I would approach it like this:
Go playground: https://go.dev/play/p/9rsuyaq8Yf-
That's a great idea! The idea of adjusting the slice to match the header rather than the maximum column is something I overlooked, and it can be handled with a stream
@yuki2006 I gave it another thought and decided to add it as a flag. The code is already on the master branch and I will create a new release soon.

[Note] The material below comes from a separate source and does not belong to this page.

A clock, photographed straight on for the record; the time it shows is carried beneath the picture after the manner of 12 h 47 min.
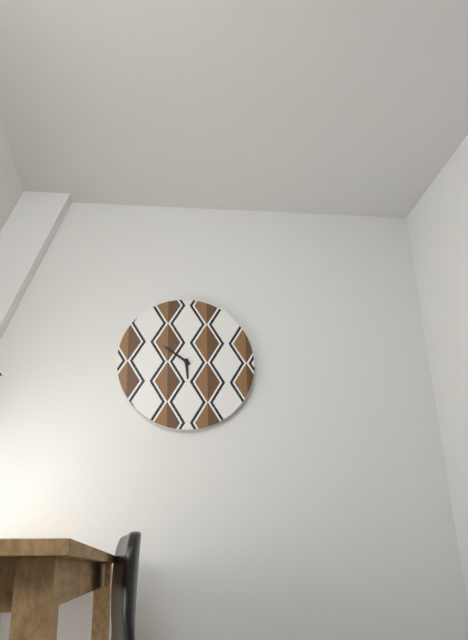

@jszwec Thank you! I'm glad you implemented the feature for me.
Description
While using the csvutil library to decode CSV data, I've come across an issue when a CSV row contains more fields than what is defined in the corresponding struct, even with csvReader.FieldsPerRecord = -1. The library currently appears to require that all rows must match the number of fields defined in the header, even if some fields are not represented in the struct.
Example
Expected Behavior
I expect the library to ignore extra fields in the CSV data that are not represented in the struct, without resulting in an error.
Actual Behavior
An error is encountered when trying to decode the row with extra fields (bob,banana,orange).
Potential Solution
A possible enhancement could be to allow the library to ignore unmapped fields in the CSV data, making handling inconsistent CSV data more robust.
Additional Context
This behavior can pose challenges when working with real-world CSV data, where some rows may have inconsistent numbers of fields. Being able to gracefully handle such inconsistencies would be a valuable feature.
Thank you for this convenient library. Please let me know if further details or clarifications are required. Your attention to this matter is greatly appreciated!